■ Extract provided
::::::

New Delhi, September 3
There is a certain degree of concern over Pakistan Army’s reported activities of construction of concrete bunkers and reinforcement of manpower along the Line of Control as Islamabad is upping its ante before the anticipated bilateral meeting between Prime Minister Manmohan Singh and President Pervez Musharraf on the sidelines of NAM summit in Havana barely a fortnight later.

The Pakistani move has the potential of wrecking the November 2003 ceasefire between the two neighbour’s armed forces — a key Confidence Building Measure that has withstood volatile fluctuations in the Indo-Pak ties for nearly three years.

As of now, the South Block has not taken up the matter with Pakistan diplomatically. New Delhi has so far let the issue be dealt with at the DGMO-level contacts which are routinely being made even after the low in bilateral relations since July 11 Mumbai blasts.

However, a summit between India and Pakistan is being increasingly viewed as a should-happen event to inject a new life in the moribund peace process.

Significantly, the Pakistani move has come in the wake of August 26 killing of Pakistan’s greatest rebel leader, Nawab Akbar Khan Bugti, in Baluchistan. Pakistan is clearly sending a hands-off-Baluchistan signal to India by increasing its military activities along the LoC.

Baluchistan is a yet-to-be opened Alibaba cave for Islamabad -strategically and economically.

This largest province of Pakistan, which accounts for 46 per cent of total Pakistani area, has proven huge gold and copper deposits which are yet to be tapped. It also has Pakistan’s biggest reserves of uranium and natural gas, apart from many important minerals.

Besides, Baluchistan also houses Pakistan’s premier missile-testing and nuclear sites. The 1998 nuclear tests were conducted on Baluchistan soil.

Baluchistan has another hugely important strategic asset coming up on its soil - the Gwadar port which is scheduled to be operational in 2009. The Pakistan-China pact of 2002 for the construction of Gwadar, located in the Arabian Sea on the mouth of Persian Gulf, has made Baluchistan important to Islamabad like never before.

Along with the Gwadar port, Islamabad also has ambitious plans of creating a massive road network which will facilitate the movement of goods from China and Central Asian Republics to the countries of the Persian Gulf, West Asia, East Africa, the Indian Ocean and beyond.

The Gwadar port, the brainchild of China, will give Beijing easy and smooth access to Central Asia for trade and strategic cooperation.

Unfortunately for Islamabad, Baluchistan has a history, and a bitter one at that. Few would know that after partition of India and Pakistan, Baluchistan remained an independent kingdom for seven-and-a-half months.

The present-day Baluchistan was then known as Kalat comprising several small principalities, apart from the vast Baluchistan. The assembly of the Kingdom of Kalat had passed a unanimous resolution in August 1947 declaring independence as the people of Kalat did not wish to accede to Pakistan.

After persistent diplomatic efforts from Pakistan the King of Kalat travelled to the Pakistani capital in March 1948 and signed the accession deed. Immediately thereafter, the King was put under arrest.

Meanwhile, a massive rebellion started in Baluchistan and people took to streets in Quetta and other Baluch cities. Pakistan used brutal military might to suppress the Baluch struggle. Since then the Pakistan Army has launched brutal repression of Baluchistan four times, the last one continuing currently.

::::::

■ Given entries
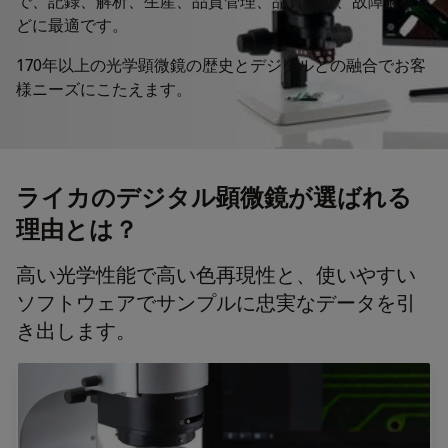
で、記録、解析、生産、品質管理、品質保証、故障解析な
どに最適です。
170年以上の光学顕微鏡の歴史とデジタルとの融合でお客
様ニーズにこたえます。
ライカのデジタル顕微鏡が選ばれる
理由とは？
高い光学性能で高い色再現性と、使いやすい
ソフトウェアでサンプルに忠実なデータを引
き出します。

::::::

■ Directions
**A)** According to the news report, what share of Pakistan's total area does Baluchistan account for?
**B)** List each natural resource that the news report names as found in Baluchistan.

■ Written responses
**A)** 46 percent

**B)** Gold, copper, uranium, natural gas